Arina Tanemura is a popular shojo mangaka, and one of her works currently being translated into English is Sakura Hime, a magical shojo story that puts a twist on a famous Japanese legend. Volume 3 has recently been released, and you can read on for the review. (Also, for those who are interested, you can click on the links for my Fandom Post reviews of Volume 1 and Volume 2).
The story centers on Sakura, the granddaughter of the Moon princess Kaguya. As her descendent, Sakura wields the power to defeat Youko, monsters from the Moon, but Sakura’s Moon heritage also means she’s predisposed to becoming a Youko herself…
Back Cover Blurb
Sakura, still grieving Oumi’s death, must fight the powerful youko of Uji. But she finds herself no match for the demon’s poisonous vapor. It’s time for Kohaku and Hayate—with a little help from the full moon—to step in.
Have you ever read such a bad scene that it jolted you out of the story? That was my experience with the conclusion of the Snake Youko fight. The monster attacks with poisonous vapor, Sakura hurries to protect Aoba, and then… nothing. During the span of time it takes ninjas Hayate and Kohaku to run to the nearest stream, have an attempt at romance, and bust the side of the riverbank, the fight between Sakura and the Youko remains at a complete standstill. No attempt to escape by the humans, no attempt to finish them off by the monster (seriously, he’s just staring at the helpless couple when he could be taking a big bite). I suppose this is a shojo manga, and perhaps the main purpose of the scene is to convey Sakura’s feelings for Aoba. However, Tanemura has also set Sakura up as a princess warrior, and from a battle standpoint, it makes no sense.
Another puzzling development is the introduction of human-form Hayate. Considering he’s been in the story since Chapter 3, his once-a-month change feels like a belated add-on. I don’t have any problems with his character; considering the cast is heavy on the females, it’s good to have a male buddy for Aoba. I just get the impression that the story details are handled poorly.
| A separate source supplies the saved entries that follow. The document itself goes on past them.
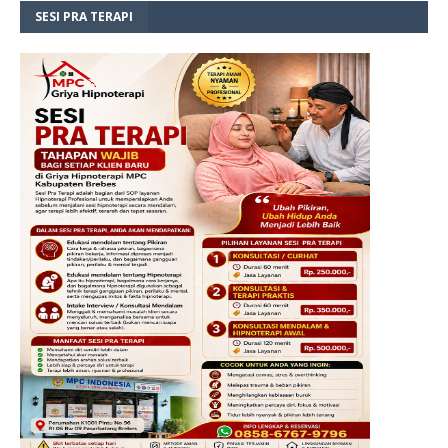
SESI PRA TERAPI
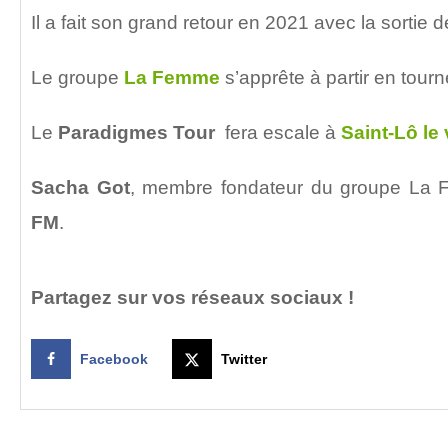
Il a fait son grand retour en 2021 avec la sortie 
Le groupe
La Femme
s’apprête à partir en tourn
Le
Paradigmes Tour
fera escale à
Saint-Lô le
Sacha Got
, membre fondateur du groupe La
FM
.
Partagez sur vos réseaux sociaux !
Facebook
Twitter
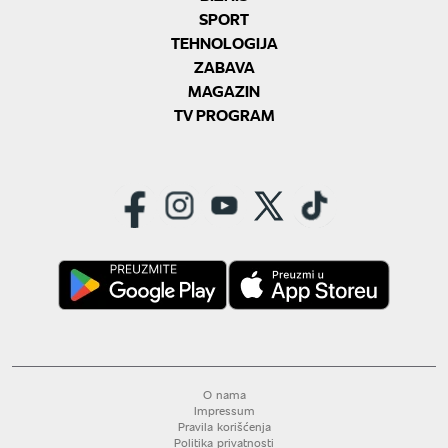
SPORT
TEHNOLOGIJA
ZABAVA
MAGAZIN
TV PROGRAM
O nama
Impressum
Pravila korišćenja
Politika privatnosti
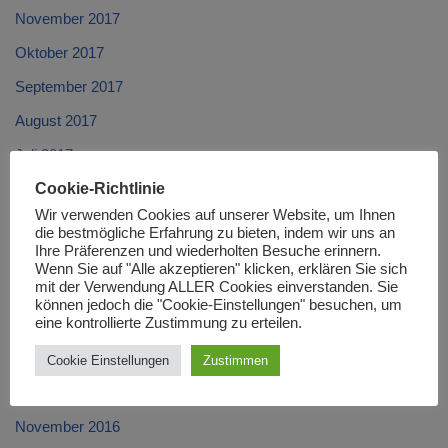
November 2017
Oktober 2017
September 2017
August 2017
Juli 2017
Cookie-Richtlinie
Juni 2017
Wir verwenden Cookies auf unserer Website, um Ihnen
Mai 2017
die bestmögliche Erfahrung zu bieten, indem wir uns an
Ihre Präferenzen und wiederholten Besuche erinnern.
April 2017
Wenn Sie auf "Alle akzeptieren" klicken, erklären Sie sich
mit der Verwendung ALLER Cookies einverstanden. Sie
März 2017
können jedoch die "Cookie-Einstellungen" besuchen, um
eine kontrollierte Zustimmung zu erteilen.
Februar 2017
Januar 2017
Cookie Einstellungen
Zustimmen
Dezember 2016
November 2016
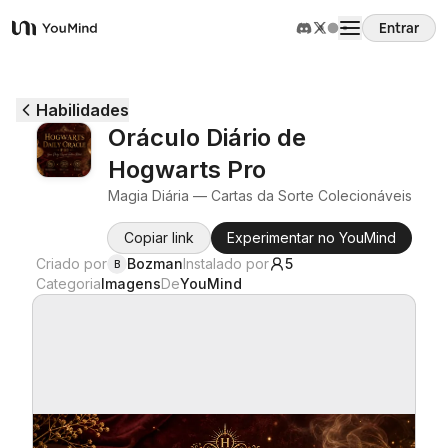
Entrar
YouMind
Visão Geral
Habilidades
Oráculo Diário de
Casos de Uso
Hogwarts Pro
Magia Diária — Cartas da Sorte Colecionáveis
Habilidades
Copiar link
Experimentar no YouMind
Criado por
Bozman
Instalado por
5
B
Prompts
Categoria
Imagens
De
YouMind
Preços
Baixar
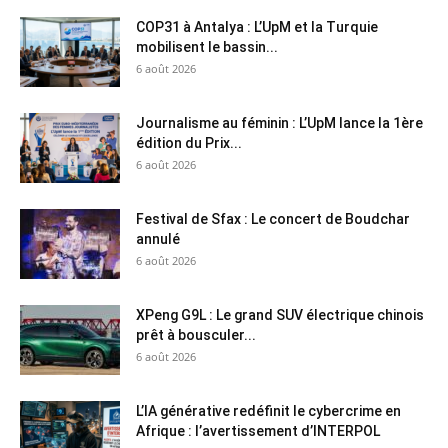
COP31 à Antalya : L’UpM et la Turquie
mobilisent le bassin...
6 août 2026
Journalisme au féminin : L’UpM lance la 1ère
édition du Prix...
6 août 2026
Festival de Sfax : Le concert de Boudchar
annulé
6 août 2026
XPeng G9L : Le grand SUV électrique chinois
prêt à bousculer...
6 août 2026
L’IA générative redéfinit le cybercrime en
Afrique : l’avertissement d’INTERPOL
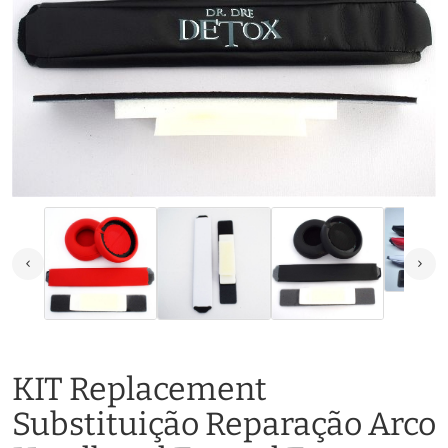
KIT Replacement
Substituição Reparação Arco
At any rate, we end the Snake arc with the demise of a couple human characters, the addition of one human character (sort of), and resolution of where Aoba and Sakura stand with one another. That done, we move on to the mysterious Enju, and as mentioned in Tanemura’s closing notes, this is where the story actually begins.
Though Sakura’s brother was mentioned at the very start of the story, we have almost no information about him other than Sakura loved him dearly. As such, it is little surprise when the focus of the story returns to him. There is an initial element of *eww!* as the details arise in a girl conversation about romantic love (Tanemura-sensei does mention that sibling marriages were okay back then). However, once we learn the true fate of Sakura’s brother, Enju not only becomes more compelling a character but the lines of good and evil become blurred. With members of the court actively manipulating Sakura for their own purposes, conflicts are no longer solely about humans versus Youko. While this makes the story more interesting, the court’s hot/cold attitude toward Sakura is still confusing, and whether or Tanemura-sensei can get all these elements to jibe remains to be seen.
We finally get resolution on Sakura’s and Aoba’s true feelings for one another. Having settled that, we move onto something infinitely more interesting: the mysterious Enju. Tanemura-sensei does a good job of blurring the line between friend and foe, but the exact relationship between humans, Moon people, and Youko and Sakura’s place in all of that remains to be clarified.
If you’re looking for beautiful shojo Heian-era artwork, Sakura Hime has plenty of it, but weak plotlines make you cringe, steer clear.